L'essence de la compassion, c'est d'abord de comprendre la souffrance d'autrui, puis de voir que les êtres souhaitent que cette souffrance cesse. Exactement comme lorsque nous souffrons et que nous n'avons qu'un seul désir: que cette souffrance s'arrête! Comme pour l'amour, il faut développer cette méditation jusqu'à ce que la souffrance et l'insatisfaction des autres nous deviennent aussi insupportables que les nôtres et prendre conscience de l'absence de réalité intrinsèque de cette souffrance qui n'existe que par l'état de confusion des êtres. Par l'accoutumance, on parvient à percevoir l'absence de réalité du sujet de la méditation, le moi individuel, et celle de l'objet de la méditation, les êtres.

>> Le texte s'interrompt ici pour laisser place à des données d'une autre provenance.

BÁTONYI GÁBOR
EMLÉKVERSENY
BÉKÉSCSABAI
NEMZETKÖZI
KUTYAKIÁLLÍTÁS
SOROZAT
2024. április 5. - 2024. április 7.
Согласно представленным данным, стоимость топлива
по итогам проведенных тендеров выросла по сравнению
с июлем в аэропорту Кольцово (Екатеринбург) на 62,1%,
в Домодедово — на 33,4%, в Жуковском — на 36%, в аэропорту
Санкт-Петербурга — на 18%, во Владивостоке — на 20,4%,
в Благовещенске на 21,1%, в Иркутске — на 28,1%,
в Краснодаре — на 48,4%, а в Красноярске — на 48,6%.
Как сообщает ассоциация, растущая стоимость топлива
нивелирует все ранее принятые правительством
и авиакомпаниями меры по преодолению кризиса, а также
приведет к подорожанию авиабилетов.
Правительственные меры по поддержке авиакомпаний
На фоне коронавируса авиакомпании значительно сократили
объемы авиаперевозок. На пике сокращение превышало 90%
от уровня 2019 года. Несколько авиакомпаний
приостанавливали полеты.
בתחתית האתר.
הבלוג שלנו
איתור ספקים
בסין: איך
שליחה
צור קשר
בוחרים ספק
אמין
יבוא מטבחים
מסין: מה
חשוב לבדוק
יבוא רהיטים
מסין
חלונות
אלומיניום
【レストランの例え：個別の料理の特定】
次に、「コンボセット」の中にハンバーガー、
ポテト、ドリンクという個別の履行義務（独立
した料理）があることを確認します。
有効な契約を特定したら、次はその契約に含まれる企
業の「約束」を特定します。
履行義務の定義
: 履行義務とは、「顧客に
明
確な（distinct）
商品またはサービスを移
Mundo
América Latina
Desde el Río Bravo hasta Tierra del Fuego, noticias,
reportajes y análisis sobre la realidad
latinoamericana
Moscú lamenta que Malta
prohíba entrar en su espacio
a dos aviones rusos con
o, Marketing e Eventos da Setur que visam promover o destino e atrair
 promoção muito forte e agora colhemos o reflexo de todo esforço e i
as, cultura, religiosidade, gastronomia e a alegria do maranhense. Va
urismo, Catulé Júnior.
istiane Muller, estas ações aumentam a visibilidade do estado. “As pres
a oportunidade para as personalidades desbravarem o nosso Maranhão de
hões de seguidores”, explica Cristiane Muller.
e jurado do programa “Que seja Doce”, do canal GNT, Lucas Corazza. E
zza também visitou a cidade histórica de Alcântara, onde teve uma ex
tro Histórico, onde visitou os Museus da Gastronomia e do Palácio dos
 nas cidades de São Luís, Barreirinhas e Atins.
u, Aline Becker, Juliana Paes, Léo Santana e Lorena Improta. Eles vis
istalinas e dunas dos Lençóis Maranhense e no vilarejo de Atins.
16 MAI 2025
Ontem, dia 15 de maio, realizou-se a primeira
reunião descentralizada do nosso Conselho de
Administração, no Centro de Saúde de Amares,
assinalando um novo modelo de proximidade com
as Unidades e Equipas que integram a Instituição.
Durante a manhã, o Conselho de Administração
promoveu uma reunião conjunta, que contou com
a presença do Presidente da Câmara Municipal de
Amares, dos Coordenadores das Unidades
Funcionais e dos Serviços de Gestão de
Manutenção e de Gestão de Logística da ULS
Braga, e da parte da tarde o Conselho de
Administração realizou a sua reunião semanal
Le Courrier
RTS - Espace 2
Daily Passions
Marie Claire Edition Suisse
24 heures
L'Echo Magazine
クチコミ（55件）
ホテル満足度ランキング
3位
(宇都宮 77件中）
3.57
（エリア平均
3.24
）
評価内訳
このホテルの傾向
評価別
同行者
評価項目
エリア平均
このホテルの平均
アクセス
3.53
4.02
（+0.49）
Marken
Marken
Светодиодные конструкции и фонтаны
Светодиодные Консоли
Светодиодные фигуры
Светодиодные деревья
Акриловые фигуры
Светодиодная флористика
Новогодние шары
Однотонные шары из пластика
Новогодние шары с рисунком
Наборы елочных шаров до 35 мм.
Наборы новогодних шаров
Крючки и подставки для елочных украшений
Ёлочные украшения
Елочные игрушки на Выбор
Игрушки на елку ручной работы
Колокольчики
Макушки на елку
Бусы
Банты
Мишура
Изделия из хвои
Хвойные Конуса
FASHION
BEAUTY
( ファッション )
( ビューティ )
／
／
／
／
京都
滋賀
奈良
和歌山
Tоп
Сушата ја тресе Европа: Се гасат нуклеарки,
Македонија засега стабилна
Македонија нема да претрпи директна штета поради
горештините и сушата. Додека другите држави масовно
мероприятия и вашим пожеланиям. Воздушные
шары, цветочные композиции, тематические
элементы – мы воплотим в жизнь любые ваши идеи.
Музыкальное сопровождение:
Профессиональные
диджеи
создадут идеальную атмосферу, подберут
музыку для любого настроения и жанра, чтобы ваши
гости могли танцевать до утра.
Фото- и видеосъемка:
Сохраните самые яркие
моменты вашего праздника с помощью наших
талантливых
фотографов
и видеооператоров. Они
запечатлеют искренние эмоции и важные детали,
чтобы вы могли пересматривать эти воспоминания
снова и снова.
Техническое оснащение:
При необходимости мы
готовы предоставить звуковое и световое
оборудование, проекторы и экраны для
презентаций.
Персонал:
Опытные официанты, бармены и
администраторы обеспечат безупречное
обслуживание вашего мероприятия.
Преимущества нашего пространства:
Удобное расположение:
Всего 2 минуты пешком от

Bien que les êtres, depuis l'origine, soient prisonniers de la frustration, celle-ci est illusoire et fonctionne comme un rêve. Ce que vous devez comprendre, c'est qu'à la fois la souffrance et celui qui l'expérimente sont sans réalité. La réalisation de la vacuité, c'est la connaissance suprême qui permet de comprendre la compassion ultime. Par cela, l'amour et la compassion devienne des perfections transcendantes (paramitas). Sans compréhension de la voie juste, cette méditation produit, bien sûr, des effets bénéfiques, mais ils demeure mondains, relatifs. Par la compréhension de la vacuité, l'amour et la compassion deviennent la voie supra-mondaine, totalement libératrice, beaucoup plus puissante.

Equanimité, source de joie

Lorsque nous méditons, il faut considérer les êtres de façon complètement équanime, sans en rejeter un seul, ni s'attacher à aucun. Cet amour et cette compassion ne doivent pas, par empathie, entraîner de souffrance. Comme lorsque notre père ou notre mère souffre et que nous en souffrons aussi. L'amour et compassion que nous éprouvons pour tous les êtres n'entraînent pas de chagrin. Il n'est pas nécessaire de se mettre soi-même en état de souffrance ou de douleur volontaire. Bien sûr, vous êtes concerné par la souffrance des autres, et, que cela vous fasse souffrir ou non, dépend de vous. Vous développez simplement compassion originelle. Progressivement, vous allez éprouver sans raison apparente de la joie, du bonheur et vous vous sentirez heureux. En même temps, vous considérerez la souffrance des êtres et cela vous fera monter les larmes aux yeux. Mais ce ne seront pas des larmes de souci, de souffrance, ce sera à la fois, mélange de bonheur et de tristesse qui n'est pas douloureux. Cela signifie que l'esprit devient naturellement plus heureux, plus clair, plus doux qu'à l'habitude aussi naturellement plus respectueux des autres. C'est le signe manifeste de l'accomplissement de la pratique. Nous ne sommes plus ordinaires, nous allons devenir comme de l'or pur, c'est-à-dire que nous allons rapidement obtenir le terres et les chemins de l'éveil.